BEGIN Input data

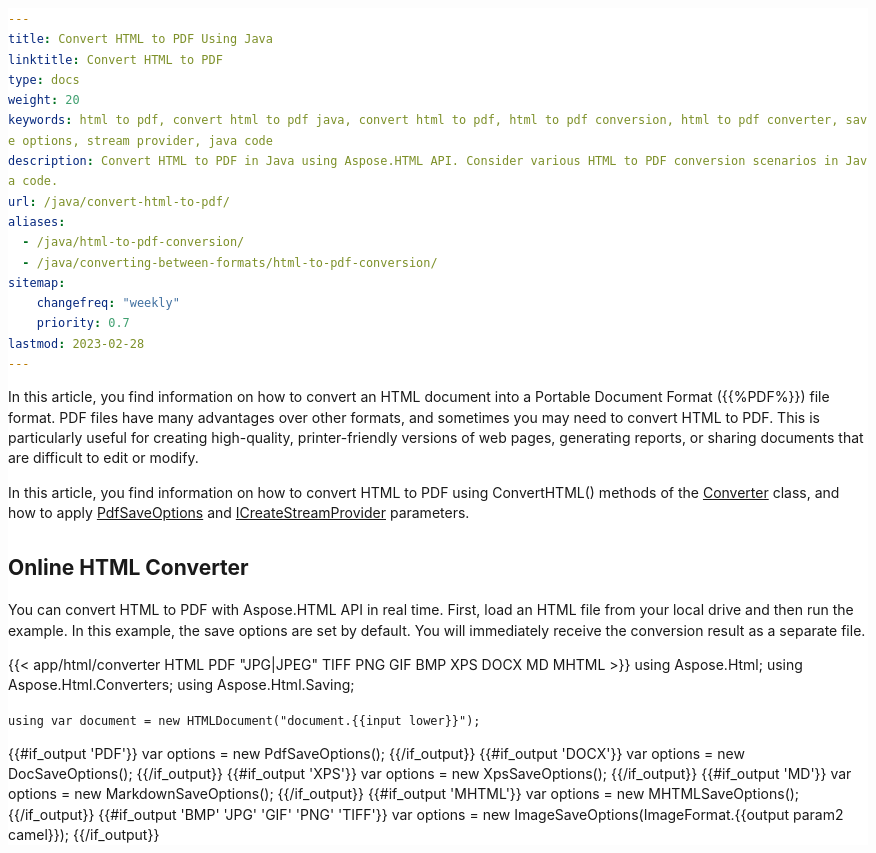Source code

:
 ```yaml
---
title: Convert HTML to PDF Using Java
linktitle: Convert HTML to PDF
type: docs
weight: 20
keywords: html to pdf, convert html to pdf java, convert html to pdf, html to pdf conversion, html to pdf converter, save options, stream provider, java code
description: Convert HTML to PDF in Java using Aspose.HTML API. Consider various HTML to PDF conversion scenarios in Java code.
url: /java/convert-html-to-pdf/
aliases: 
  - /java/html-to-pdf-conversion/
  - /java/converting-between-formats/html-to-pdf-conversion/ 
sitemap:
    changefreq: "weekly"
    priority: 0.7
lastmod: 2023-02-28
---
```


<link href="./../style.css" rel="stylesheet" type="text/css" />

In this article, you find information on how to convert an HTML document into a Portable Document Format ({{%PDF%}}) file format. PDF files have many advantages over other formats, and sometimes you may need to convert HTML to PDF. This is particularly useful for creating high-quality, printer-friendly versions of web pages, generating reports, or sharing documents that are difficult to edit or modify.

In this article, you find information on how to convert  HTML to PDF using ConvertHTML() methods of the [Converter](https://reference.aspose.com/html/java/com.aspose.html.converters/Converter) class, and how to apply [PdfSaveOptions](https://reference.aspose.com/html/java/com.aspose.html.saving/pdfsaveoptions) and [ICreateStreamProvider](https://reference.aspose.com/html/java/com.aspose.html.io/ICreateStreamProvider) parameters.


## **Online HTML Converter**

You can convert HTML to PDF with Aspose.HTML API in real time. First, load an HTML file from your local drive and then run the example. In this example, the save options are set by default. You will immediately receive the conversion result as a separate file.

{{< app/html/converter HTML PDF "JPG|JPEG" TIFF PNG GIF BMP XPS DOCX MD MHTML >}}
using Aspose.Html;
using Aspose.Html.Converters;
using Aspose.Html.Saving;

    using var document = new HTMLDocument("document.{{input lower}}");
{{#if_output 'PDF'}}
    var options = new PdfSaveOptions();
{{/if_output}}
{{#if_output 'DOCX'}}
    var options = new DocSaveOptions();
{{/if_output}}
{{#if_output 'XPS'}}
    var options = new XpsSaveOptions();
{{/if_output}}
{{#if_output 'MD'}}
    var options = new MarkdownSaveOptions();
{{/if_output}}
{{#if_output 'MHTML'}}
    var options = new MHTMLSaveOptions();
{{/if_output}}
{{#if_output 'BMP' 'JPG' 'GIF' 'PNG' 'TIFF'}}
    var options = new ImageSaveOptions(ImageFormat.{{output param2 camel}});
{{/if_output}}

END Input data

• [Exercise instructions]: If a line in the data above holds the string "formats", copy it.

• [Answer space]:
  - /java/converting-between-formats/html-to-pdf-conversion/ 
In this article, you find information on how to convert an HTML document into a Portable Document Format ({{%PDF%}}) file format. PDF files have many advantages over other formats, and sometimes you may need to convert HTML to PDF. This is particularly useful for creating high-quality, printer-friendly versions of web pages, generating reports, or sharing documents that are difficult to edit or modify.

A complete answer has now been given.